Elektromotorische Bauteile sicher nutzen!
PI060767_B1_Nutzungssicherheit 31.07.2006
Mit dem steigenden Bedürfnis nach Komfort, Sicherheit und Lebensqualität erfreuen sich automatische Türen und Fenster einer wachsenden Beliebtheit - doch wie steht es mit der Sicherheit? Eine Sonderschau der Messe München und des ift Rosenheim zeigt auf der Leitmesse BAU (Halle C4-510) vom 15.-20. Januar 2007 wie die komplexe Technik funktioniert und sicher genutzt werden kann. In Flughäfen und High-Tech Fertigungsanlagen werden automatische Schnelllauftore, Drehschleusen, Schiebe- und Drehtüren bereits eingesetzt und bahnen sich nun ihren Weg in den gesamten Baubereich, weil das Bedürfnis nach Komfort, Sicherheit und Lebensqualität bei älteren oder behinderten Personen ständig zunimmt. Aber auch gesunde Menschen sind zeitweise behindert und freuen sich über die Vorteile automatischer Türen, wenn Gepäckstücke getragen oder Einkaufswagen geschoben werden müssen. Die Industrie nutzt die Technik um Personal- und Energieressourcen einzusparen. Türen, Fenster und Tore werden deshalb immer häufiger elektromotorisch und elektronisch ausgestattet.

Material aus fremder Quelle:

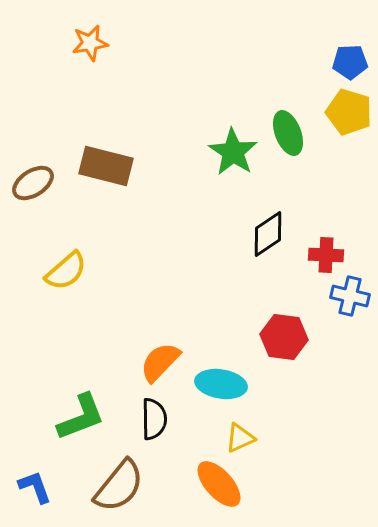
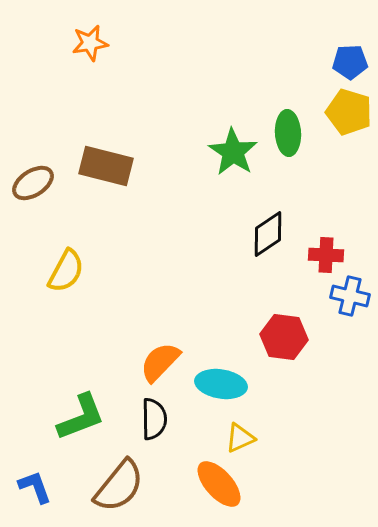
green ellipse: rotated 18 degrees clockwise
yellow semicircle: rotated 21 degrees counterclockwise
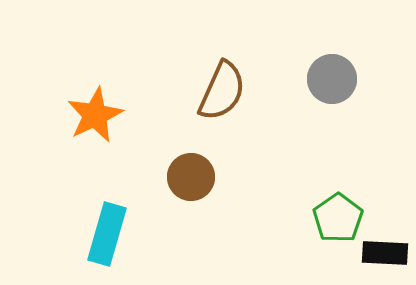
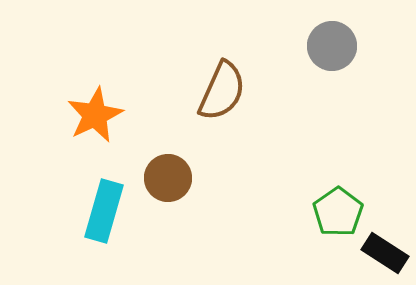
gray circle: moved 33 px up
brown circle: moved 23 px left, 1 px down
green pentagon: moved 6 px up
cyan rectangle: moved 3 px left, 23 px up
black rectangle: rotated 30 degrees clockwise
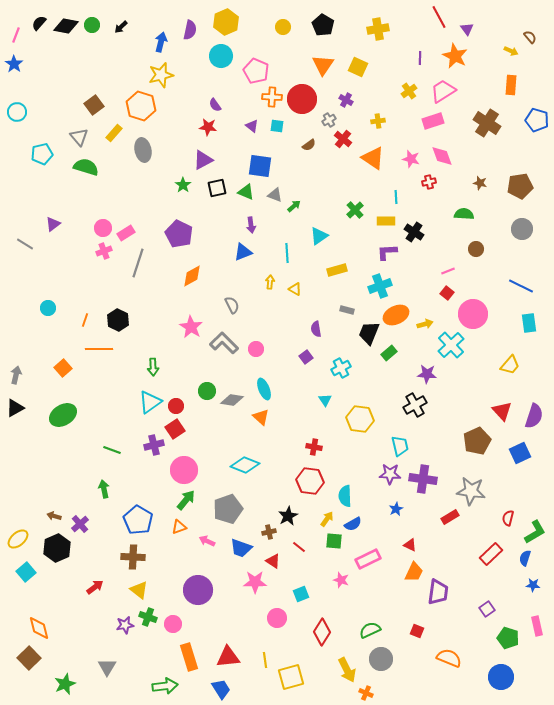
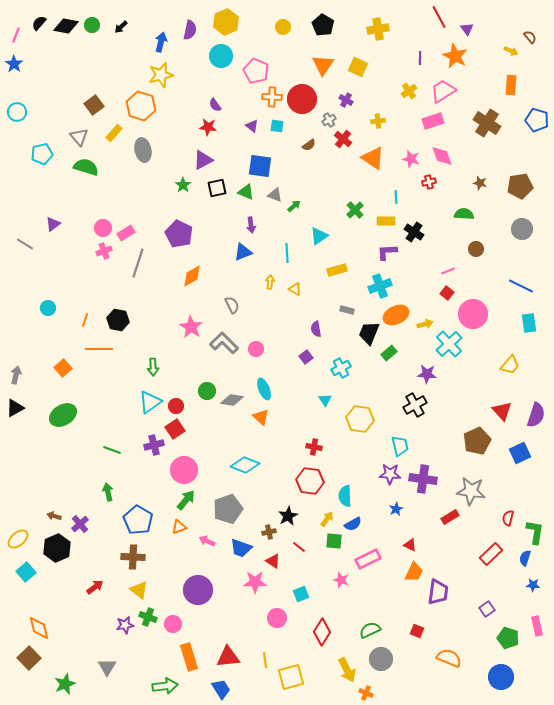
black hexagon at (118, 320): rotated 15 degrees counterclockwise
cyan cross at (451, 345): moved 2 px left, 1 px up
purple semicircle at (534, 416): moved 2 px right, 1 px up
green arrow at (104, 489): moved 4 px right, 3 px down
green L-shape at (535, 532): rotated 50 degrees counterclockwise
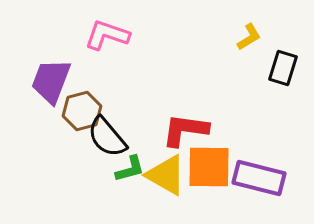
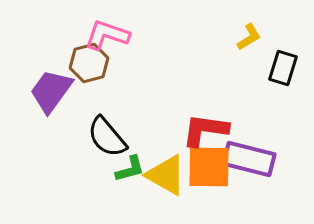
purple trapezoid: moved 10 px down; rotated 15 degrees clockwise
brown hexagon: moved 7 px right, 48 px up
red L-shape: moved 20 px right
purple rectangle: moved 10 px left, 19 px up
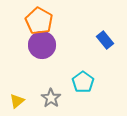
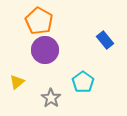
purple circle: moved 3 px right, 5 px down
yellow triangle: moved 19 px up
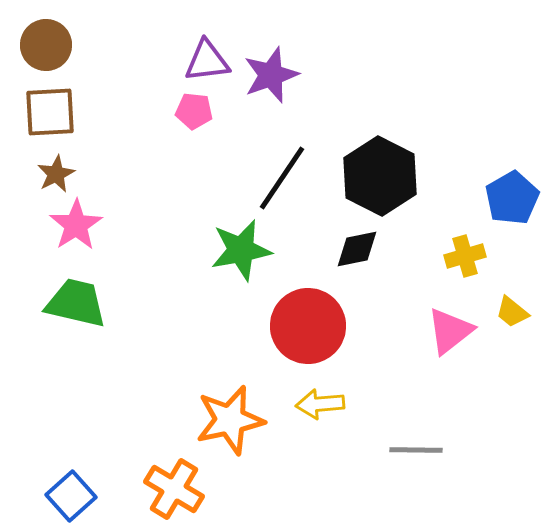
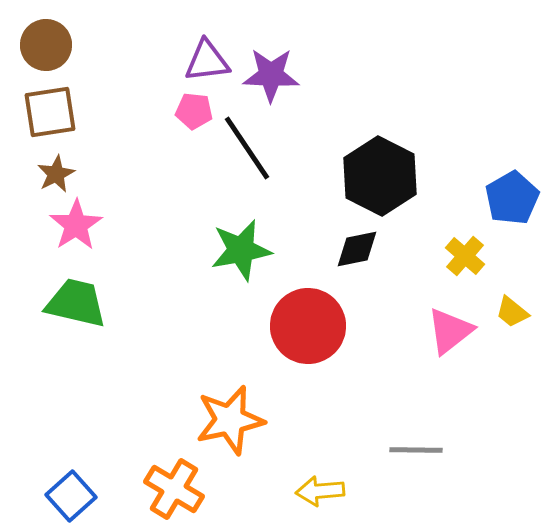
purple star: rotated 22 degrees clockwise
brown square: rotated 6 degrees counterclockwise
black line: moved 35 px left, 30 px up; rotated 68 degrees counterclockwise
yellow cross: rotated 33 degrees counterclockwise
yellow arrow: moved 87 px down
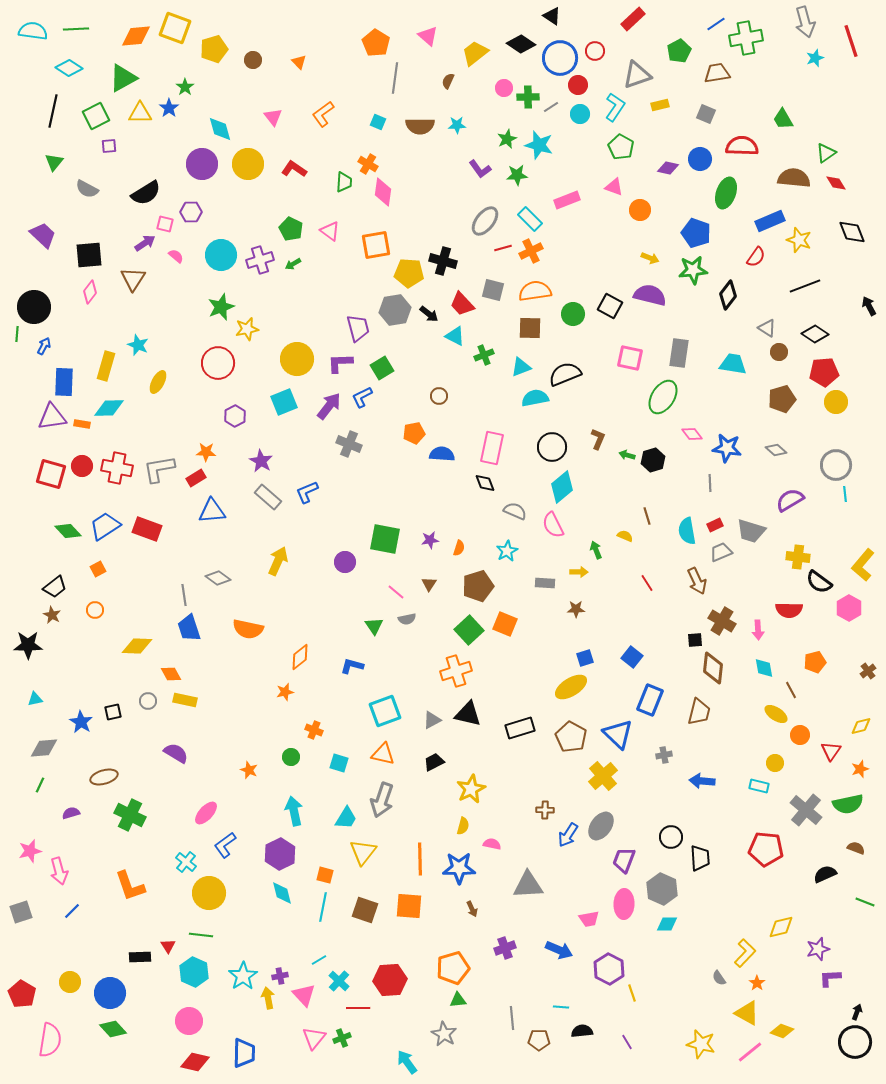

Die moderne Maschinentechnik birgt Gefahren, die im Planungs- und Produktionsprozess beachtet werden müssen. Voraussetzung für eine gefahrlose Benutzung von kraftbetätigten Bauelementen ist eine
* sorgfältige Gefahrenanalyse, die sich auf technische Regelwerke stützt
* fachgerechte Montage
* detaillierte Einweisung des Betreibers sowie die eindeutige Kennzeichnung der Anlagen
* regelmäßige Sicherheitsüberprüfung und Wartung der Anlage
Um dies zu vermeiden muss nicht nur die Quetschgefahr beweglicher Teile ausgeschlossen werden, sondern eine Gefährdungsanalyse soll nutzungsabhängige Risiken aufzeigen und abschätzen. Neben dem normalen Gebrauch sind auch Sonderfälle wie Brand, Rauch, Einbruch oder Fluchtwegnutzung zu berücksichtigen. Beispielsweise muss bei einer gleichzeitigen Einbruch- und Rauchmeldung die Tür als Fluchtweg freigegeben werden, da der Schutz von Leib und Leben über dem Sachschutz steht. Je besser und intelligenter die Funktionslogik der Steuerung und Sensoren ist, desto eher kann ein Unfall ausgeschlossen werden.

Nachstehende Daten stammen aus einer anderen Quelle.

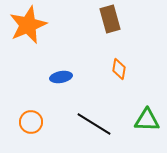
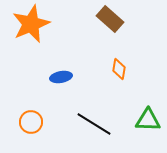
brown rectangle: rotated 32 degrees counterclockwise
orange star: moved 3 px right, 1 px up
green triangle: moved 1 px right
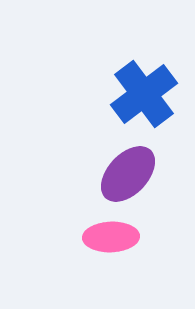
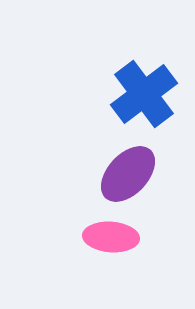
pink ellipse: rotated 6 degrees clockwise
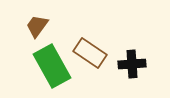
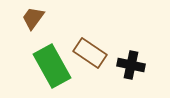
brown trapezoid: moved 4 px left, 8 px up
black cross: moved 1 px left, 1 px down; rotated 16 degrees clockwise
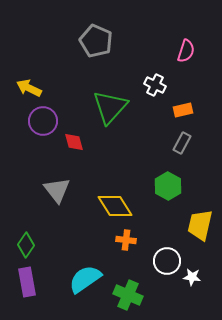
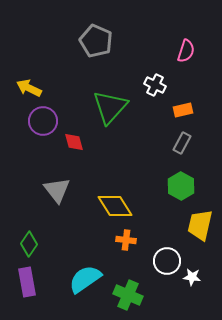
green hexagon: moved 13 px right
green diamond: moved 3 px right, 1 px up
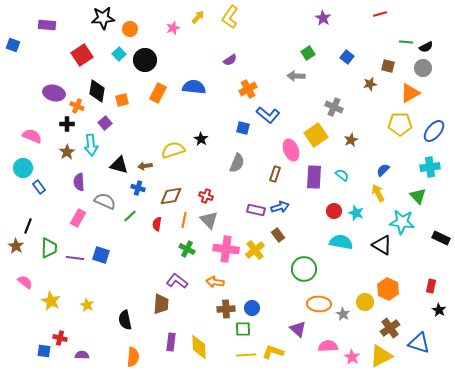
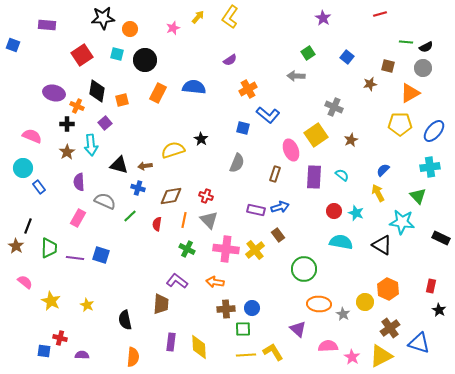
cyan square at (119, 54): moved 2 px left; rotated 32 degrees counterclockwise
yellow L-shape at (273, 352): rotated 40 degrees clockwise
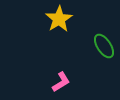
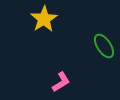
yellow star: moved 15 px left
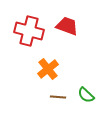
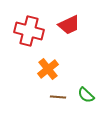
red trapezoid: moved 2 px right, 1 px up; rotated 135 degrees clockwise
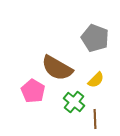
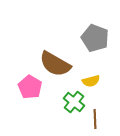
brown semicircle: moved 2 px left, 4 px up
yellow semicircle: moved 5 px left, 1 px down; rotated 30 degrees clockwise
pink pentagon: moved 3 px left, 4 px up
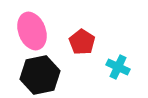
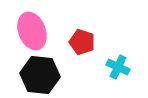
red pentagon: rotated 15 degrees counterclockwise
black hexagon: rotated 18 degrees clockwise
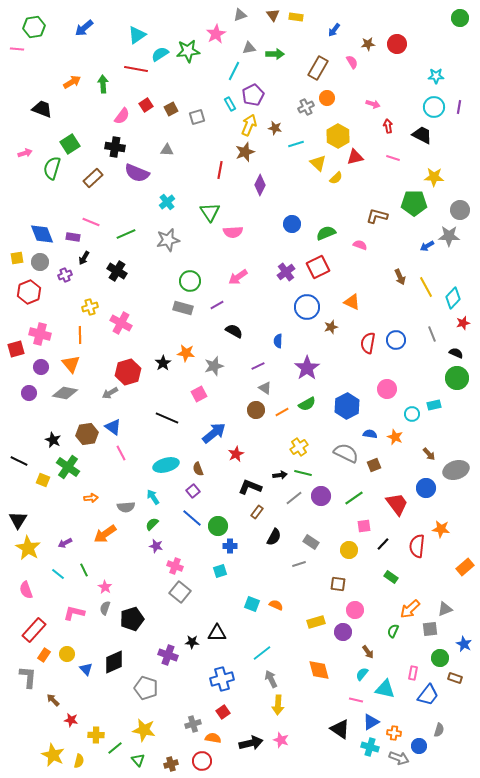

Die vielschichtigen Aspekte von Planung, Herstellung und Betrieb kraftbetätigter Fenster, Türen und Toren können auf der Sonderschau life an Exponaten führender Hersteller erlebt werden. Die Wirkweise der Bauelementen sowie Antriebe, Sicherheitseinrichtungen und Sensoren wird mehrmals täglich demonstriert und kann direkt mit den Experten aus Wissenschaft, Forschung und Industrie diskutiert werden.